New discoveries suggest that Pluto might not be a comet as the International Astronomical Union thought in 2006. Thanks to NASA’s New Horizons mission, researchers have found that Pluto is neither a comet nor a planet.
Pluto is now being considered a hybrid between the characteristics of a planet and a comet, according to a recent discovery made by NASA’s New Horizons mission and published in the Journal of Geophysical Research.
While studying the solar winds that surround the planet, scientist discovered a never-before-seen scenario on the little planet.
A hybrid planet
Solar winds are basically the plasma that is ejected from the sun into the solar system at 100 million miles per hour or 160 million km per hour.

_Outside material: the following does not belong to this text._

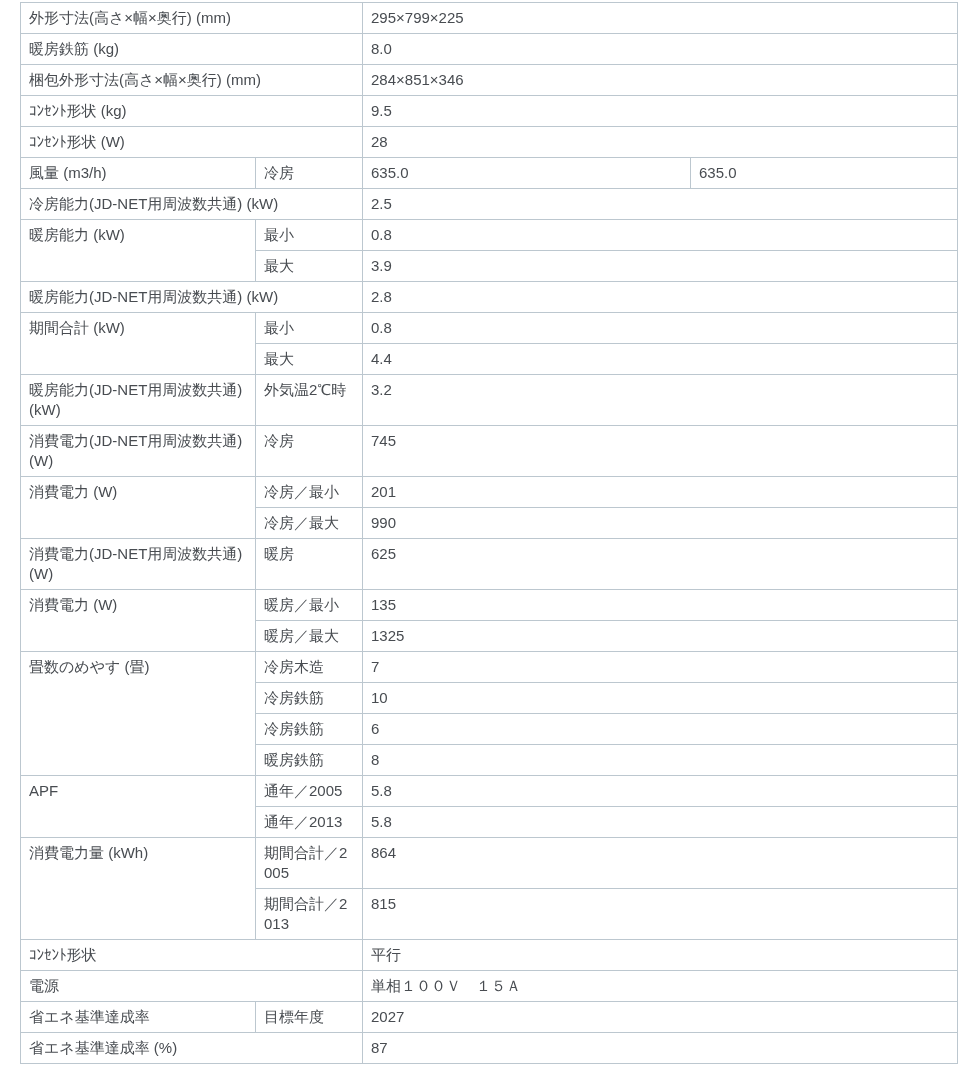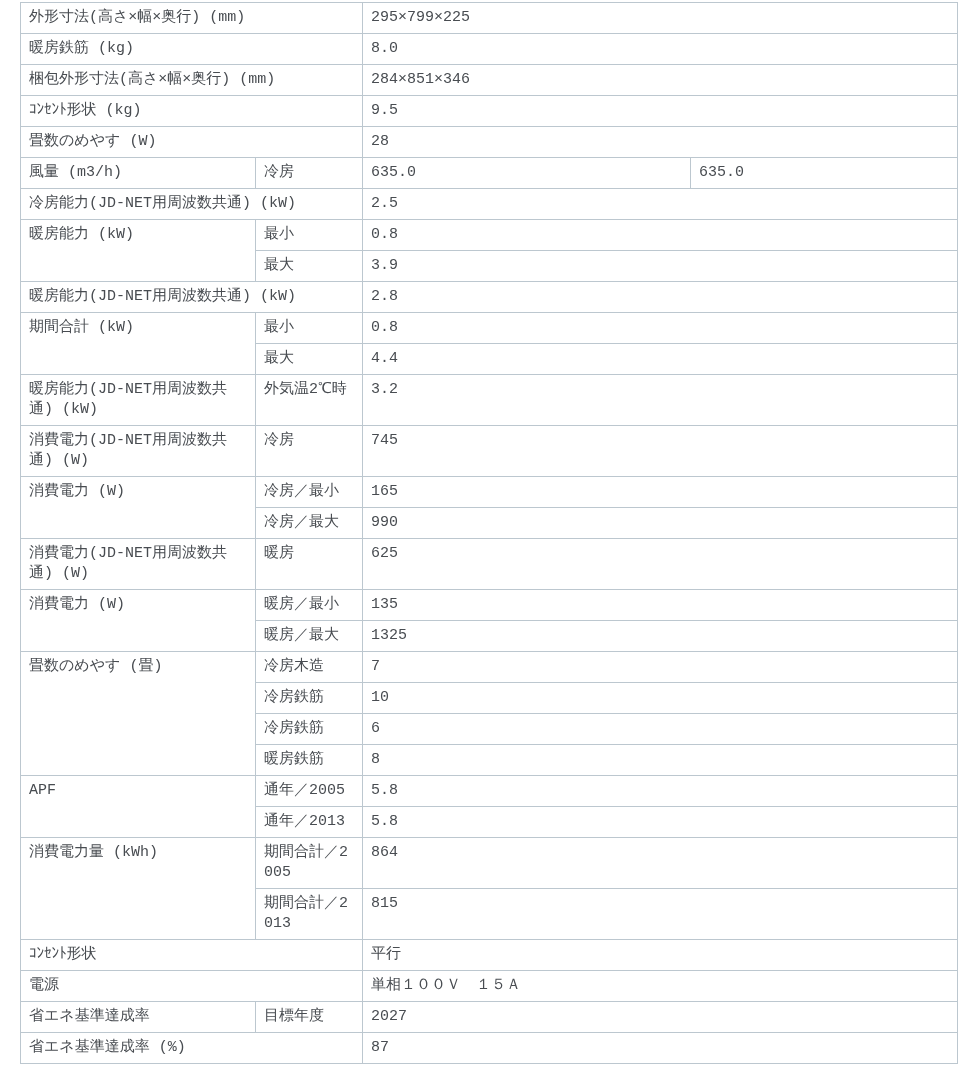"外形寸法(高さ×幅×奥行) (mm)" .spec-wrap { font-family: Liberation Mono, monospace -> none }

The plasma bathes planets, asteroids, comets and the interplanetary space into a mixture of protons and electrons.
In all of its behavior, Pluto acts like a comet except for its solar wind interaction. Ita actually behaves like Mars or Venus when it comes to protons and electrons.
The New Horizon’s mission made by NASA discovered in a flyby, on 2015, a never-before-seen interaction with the solar wind and the planet. The material that came out of Pluto’s atmosphere became a surprise for researchers.
“This is a type of interaction we’ve never seen before anywhere in our solar system. The results are astonishing,” said David J. McComas the lead author of the study and vice president for the Princeton Plasma Physics Lab.
When it comes to comets, the solar wind interaction is more of a single and slower interaction. Planets, on the other hand, have an abrupt diversion with solar winds.
Previous investigations considered Pluto’s gravity as weak, since its 3.7 billion miles away from the sun and is the smallest in our solar system. Yet, Pluto’s gravity seems to be clear enough to keep material confined.
Investigators found heavy ions of methane on all of its atmosphere, something that only occurs in a planet.
This discovery leads scientists to re-think their beliefs on the small hybrid and sets the path for new and more interesting investigations.